WHAT THE TASK REQUIRES -
Copy the records word for word, starting at the line that contains "pose: elev=246.5 azim=55.1" and continuing through the end of the records.

DATA RECORDS -
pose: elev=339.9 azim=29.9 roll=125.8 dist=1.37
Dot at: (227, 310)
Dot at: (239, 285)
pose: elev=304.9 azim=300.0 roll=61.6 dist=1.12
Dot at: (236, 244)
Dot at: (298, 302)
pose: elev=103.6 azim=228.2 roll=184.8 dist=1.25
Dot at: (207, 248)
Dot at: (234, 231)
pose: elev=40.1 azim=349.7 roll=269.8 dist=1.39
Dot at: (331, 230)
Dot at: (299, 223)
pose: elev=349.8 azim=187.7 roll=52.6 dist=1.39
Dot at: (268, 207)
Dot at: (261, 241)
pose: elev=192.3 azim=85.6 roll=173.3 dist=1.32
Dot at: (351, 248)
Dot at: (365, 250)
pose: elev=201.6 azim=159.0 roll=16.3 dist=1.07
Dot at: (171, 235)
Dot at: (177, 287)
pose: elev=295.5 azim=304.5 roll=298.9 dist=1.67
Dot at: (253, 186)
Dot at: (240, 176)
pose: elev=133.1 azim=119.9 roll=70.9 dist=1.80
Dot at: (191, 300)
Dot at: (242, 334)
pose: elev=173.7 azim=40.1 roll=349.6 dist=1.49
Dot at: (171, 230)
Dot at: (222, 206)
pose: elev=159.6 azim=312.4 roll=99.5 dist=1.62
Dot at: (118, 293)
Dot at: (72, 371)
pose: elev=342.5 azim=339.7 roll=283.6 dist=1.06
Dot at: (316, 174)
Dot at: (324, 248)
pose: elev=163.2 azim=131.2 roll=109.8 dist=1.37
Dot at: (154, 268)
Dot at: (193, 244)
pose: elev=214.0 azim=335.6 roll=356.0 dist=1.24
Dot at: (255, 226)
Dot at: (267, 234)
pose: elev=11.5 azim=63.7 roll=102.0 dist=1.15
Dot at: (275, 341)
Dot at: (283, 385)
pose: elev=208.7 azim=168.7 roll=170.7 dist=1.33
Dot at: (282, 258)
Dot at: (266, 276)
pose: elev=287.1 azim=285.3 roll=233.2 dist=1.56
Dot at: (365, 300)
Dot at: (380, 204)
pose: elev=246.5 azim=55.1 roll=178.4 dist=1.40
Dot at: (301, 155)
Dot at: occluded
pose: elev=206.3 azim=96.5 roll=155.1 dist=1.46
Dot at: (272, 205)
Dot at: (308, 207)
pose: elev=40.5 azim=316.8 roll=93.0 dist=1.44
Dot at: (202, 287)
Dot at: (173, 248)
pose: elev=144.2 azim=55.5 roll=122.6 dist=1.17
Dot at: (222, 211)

THE REPLY -
pose: elev=246.5 azim=55.1 roll=178.4 dist=1.40
Dot at: (301, 155)
Dot at: occluded
pose: elev=206.3 azim=96.5 roll=155.1 dist=1.46
Dot at: (272, 205)
Dot at: (308, 207)
pose: elev=40.5 azim=316.8 roll=93.0 dist=1.44
Dot at: (202, 287)
Dot at: (173, 248)
pose: elev=144.2 azim=55.5 roll=122.6 dist=1.17
Dot at: (222, 211)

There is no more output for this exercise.